Exercise description — Rewrite the rows below with every instance of "collection date" replaced by "date of collection", leaving all other text unchanged. Omit the pictures from your answer.

Input records —
## Begin
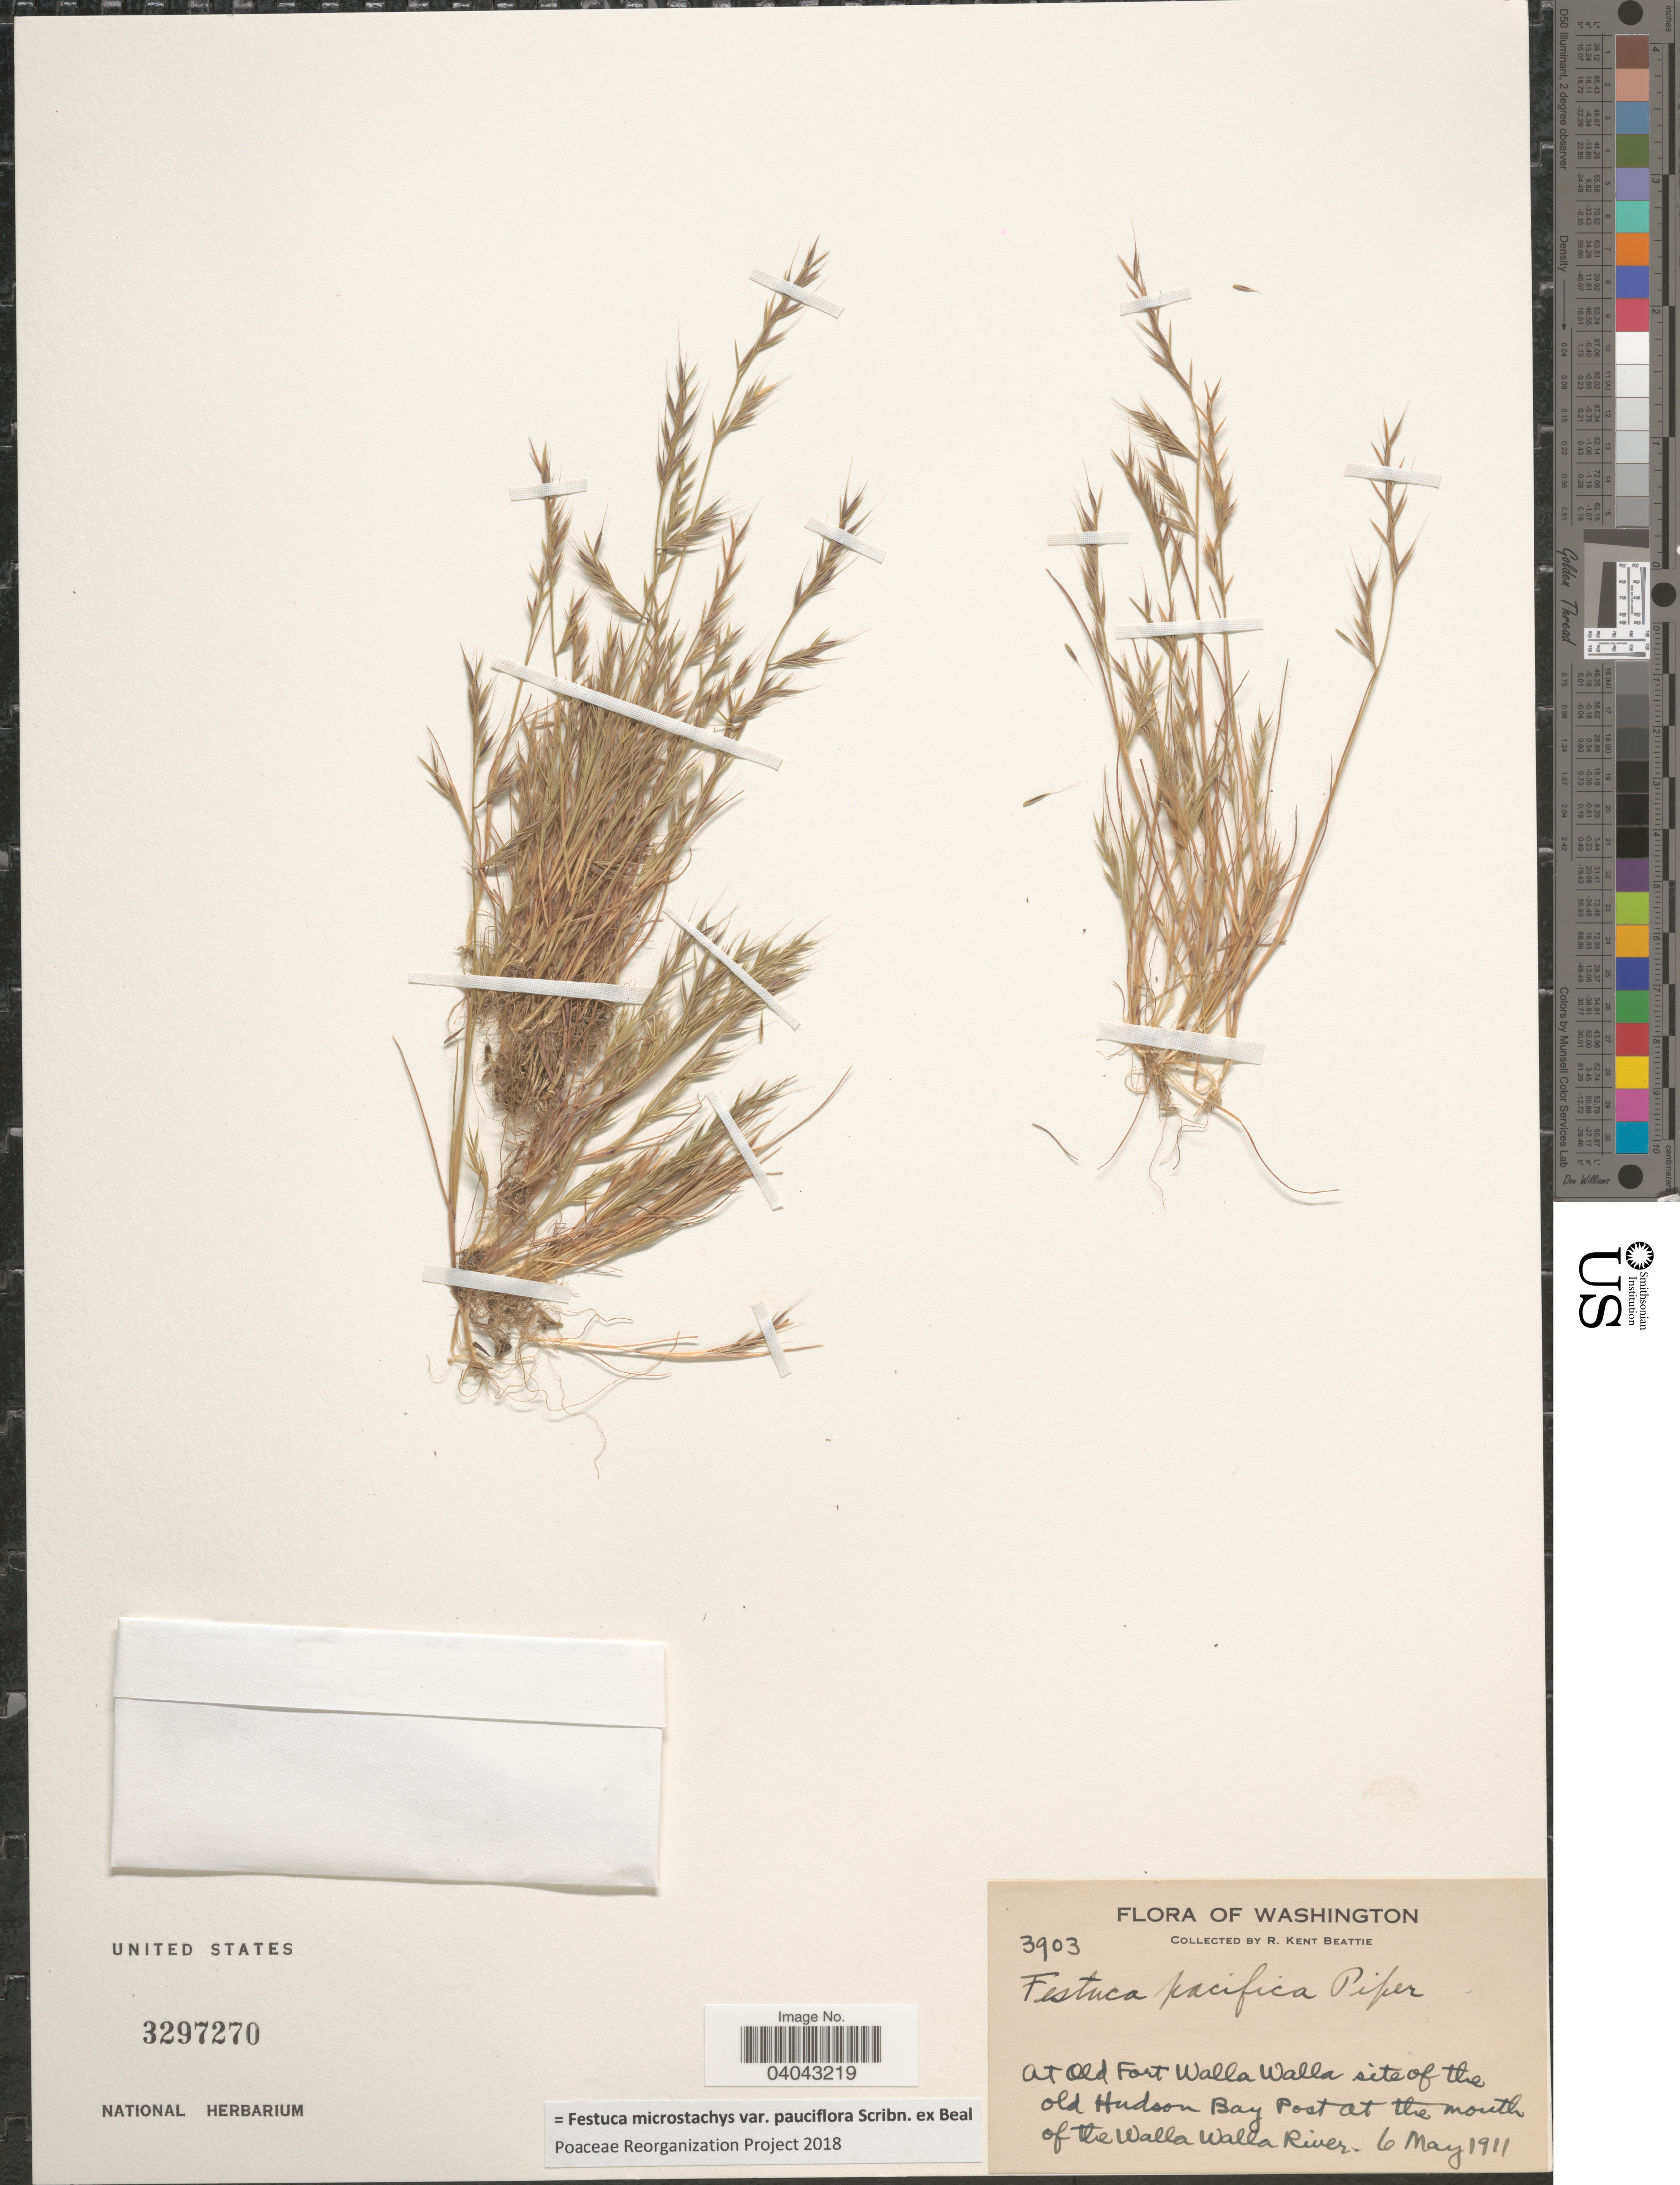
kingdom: Plantae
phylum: Tracheophyta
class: Liliopsida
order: Poales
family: Poaceae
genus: Festuca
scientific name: Festuca microstachys var. pauciflora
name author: Scribn. ex W.J. Beal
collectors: R. K. Beattie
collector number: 3903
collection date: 1911-05-06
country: United States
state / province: Washington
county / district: Walla Walla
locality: At Old Fort Walla Walla site of the old Hudson Bay Post at the mouth of the Walla Walla River.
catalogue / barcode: US 3297270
## End
Solution to the exercise —
kingdom: Plantae
phylum: Tracheophyta
class: Liliopsida
order: Poales
family: Poaceae
genus: Festuca
scientific name: Festuca microstachys var. pauciflora
name author: Scribn. ex W.J. Beal
collectors: R. K. Beattie
collector number: 3903
date of collection: 1911-05-06
country: United States
state / province: Washington
county / district: Walla Walla
locality: At Old Fort Walla Walla site of the old Hudson Bay Post at the mouth of the Walla Walla River.
catalogue / barcode: US 3297270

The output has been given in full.